NF1 is a common genetic condition that primarily affects the skin and the nervous system and is caused by a change or mutation in a single gene called NF1.  This condition occurs in approximately one in every 3,000 children. The majority of these children do very well, have happy and healthy lives and may not have major skin issues, developmental disabilities or other neurological issues, says Dr. Neda Zadeh a CHOC medical geneticist and associate director of the Molecular Diagnostic Laboratory at Genetics Center.  However, due to the known complications that can accompany this condition, comprehensive multidisciplinary care is strongly recommended.

“Half of the time, NF1 can occur for the first time in a child due to a spontaneous mutation in the NF1 gene at the time of conception, and is not inherited from a parent,” explains Dr. Zadeh. “It is important for parents to realize that this condition is not the result of anything an expectant mother did or did not do during her pregnancy. In the other 50 percent of patients, we often will see that one of the parents also has NF1 and may not even realize it.”

In order to meet criteria for an NF1 diagnosis, patients must meet two of the following criteria established in 1988 by the National Institutes of Health (NIH), summarized below:

  • Six or more café-au-lait macules of a specific measured diameter depending on the age of the individual (over 5 mm in greatest diameter in prepubertal individuals and over 15 mm in greatest diameter in postpubertal individuals).
  • Two or more neurofibromas of any type or one plexiform neurofibroma.
  • Freckling in the axillary or inguinal regions.
  • Optic glioma.
  • Two or more iris Lisch nodules (iris hamartomas) observed on dilated eye exam.
  • A distinctive bony lesion (sphenoid dysplasia or tibial pseudarthrosis).
  • A first-degree relative (parent, sibling, or offspring) with a known diagnosis of NF1 as defined by the above criteria.

These NIH diagnostic criteria are extremely accurate in adults and children over the age of 5 years. A diagnosis of NF1 should be suspected in individuals who have any one of the above findings. Often if children are younger than 5 at the first evaluation, he or she may not yet have met the above criteria, but may do so after they reach school age. For this reason, visiting a geneticist on a regular basis is important in order to monitor and care for the patient.  Also, in certain cases in which a diagnosis is not completely clear, or there is concern for a different diagnosis, genetic testing via sequencing and deletion/duplication analysis of the NF1 gene is available and usually coordinated after genetic counseling occurs.

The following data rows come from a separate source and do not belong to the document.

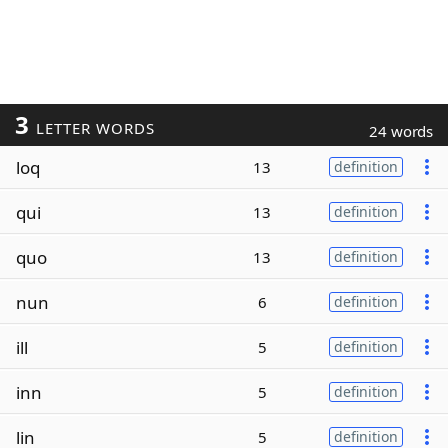
3
LETTER WORDS
24 words
loq
13
definition
qui
13
definition
quo
13
definition
nun
6
definition
ill
5
definition
inn
5
definition
lin
5
definition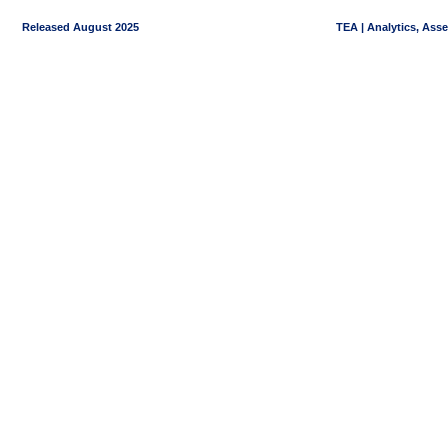
Released August 2025
TEA | Analytics, Ass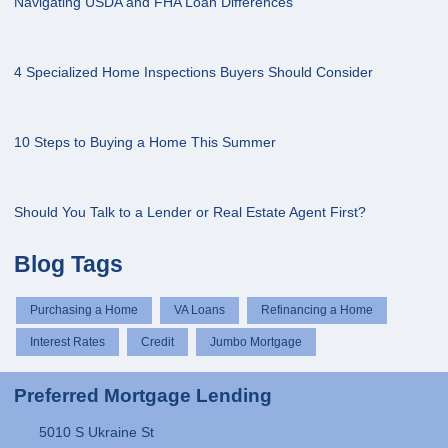
Navigating USDA and FHA Loan Differences
4 Specialized Home Inspections Buyers Should Consider
10 Steps to Buying a Home This Summer
Should You Talk to a Lender or Real Estate Agent First?
Blog Tags
Purchasing a Home
VA Loans
Refinancing a Home
Interest Rates
Credit
Jumbo Mortgage
Preferred Mortgage Lending
5010 S Ukraine St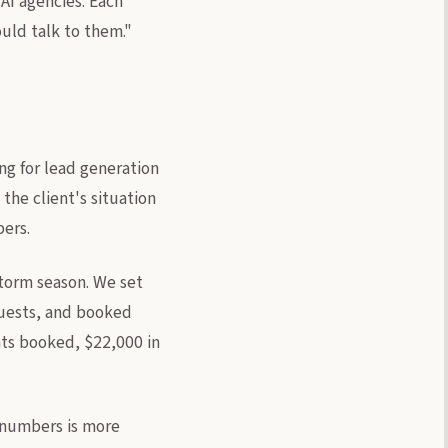
AI agencies. Each
ould talk to them."
ng for lead generation
the client's situation
ers.
storm season. We set
quests, and booked
ents booked, $22,000 in
 numbers is more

Neurofibromatosis type 2 (NF2), a completely separate disorder, is even more rare than NF1.  A patient with NF1 is not at an increased risk compared to the general population to have NF2, especially if there is a negative family history.

Children with NF1 require care from multiple specialists including neurosurgery, neurology, oncology and orthopaedics, and at CHOC is seen at least annually by a geneticist, who aids in coordinating care and management of the condition. CHOC’s  multidisciplinary NF clinic involves all of the above specialists in the routine care of children with NF1 and other related disorders.

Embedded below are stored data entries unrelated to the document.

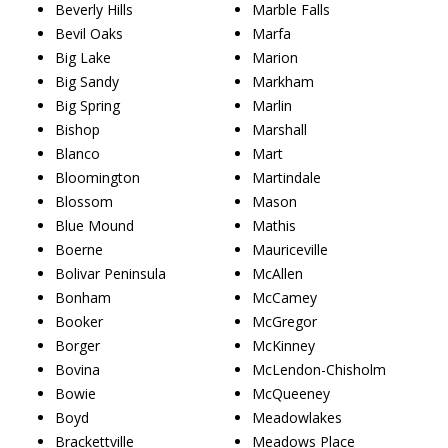
Beverly Hills
Marble Falls
Bevil Oaks
Marfa
Big Lake
Marion
Big Sandy
Markham
Big Spring
Marlin
Bishop
Marshall
Blanco
Mart
Bloomington
Martindale
Blossom
Mason
Blue Mound
Mathis
Boerne
Mauriceville
Bolivar Peninsula
McAllen
Bonham
McCamey
Booker
McGregor
Borger
McKinney
Bovina
McLendon-Chisholm
Bowie
McQueeney
Boyd
Meadowlakes
Brackettville
Meadows Place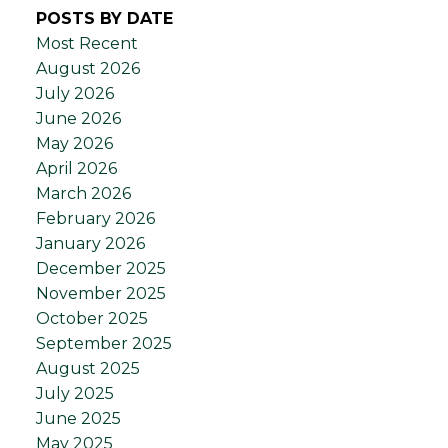
POSTS BY DATE
Most Recent
August 2026
July 2026
June 2026
May 2026
April 2026
March 2026
February 2026
January 2026
December 2025
November 2025
October 2025
September 2025
August 2025
July 2025
June 2025
May 2025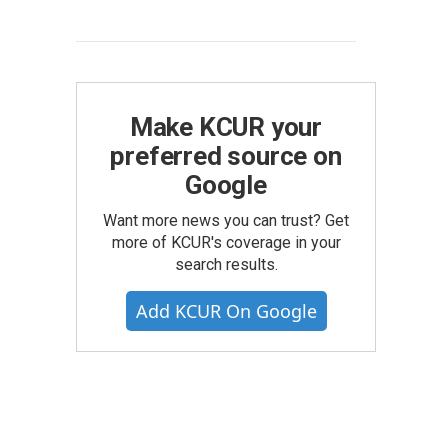
Make KCUR your
preferred source on
Google
Want more news you can trust? Get
more of KCUR's coverage in your
search results.
Add KCUR On Google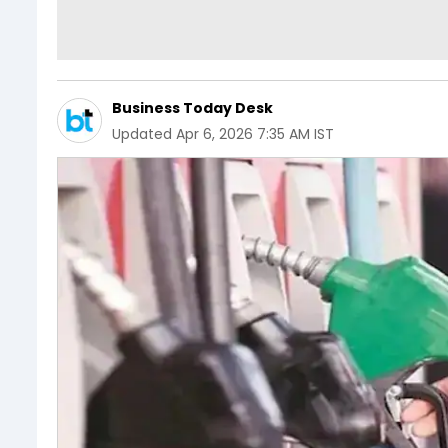
Business Today Desk
Updated
Apr 6, 2026 7:35 AM IST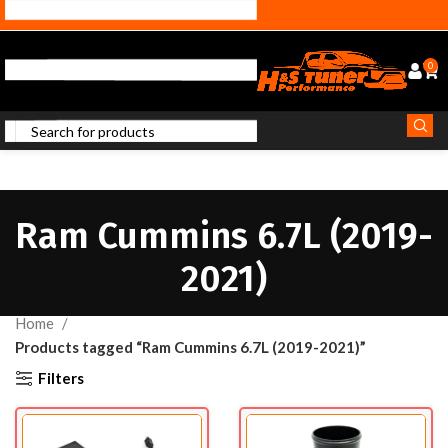
0
Ram Cummins 6.7L (2019-
2021)
Home
Products tagged “Ram Cummins 6.7L (2019-2021)”
Filters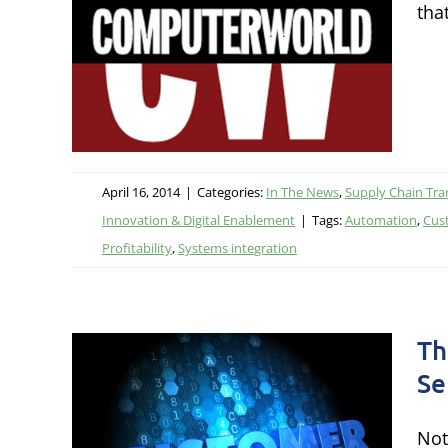
tha
IT
ation &
ion &
April 16, 2014
|
Categories:
In The News
,
Supply Chain Tra
Innovation & Digital Enablement
|
Tags:
Automation
,
Cus
Profitability
,
Systems integration
Th
Se
ct:
Not
er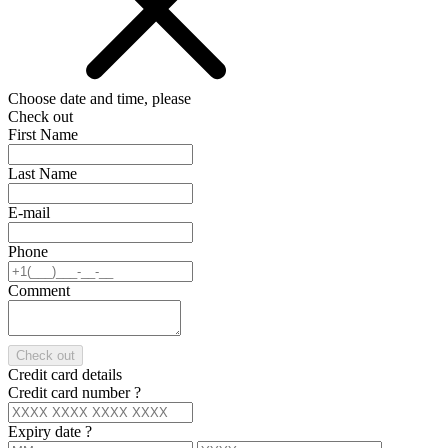
Choose date and time, please
Check out
First Name
Last Name
E-mail
Phone
Comment
Check out
Credit card details
Credit card number
?
Expiry date
?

“We also can provide information to a patient and their families regarding the possibility to have further children in the family with NF1,” says Dr. Zadeh.

CHOC’s Neurofibromatosis Program has been treating children with NF1 for more than 30 years and annually cares for at least 150 children with NF1. The special program includes CHOC specialists currently involved in cutting edge clinical trials that are not available at many pediatric centers.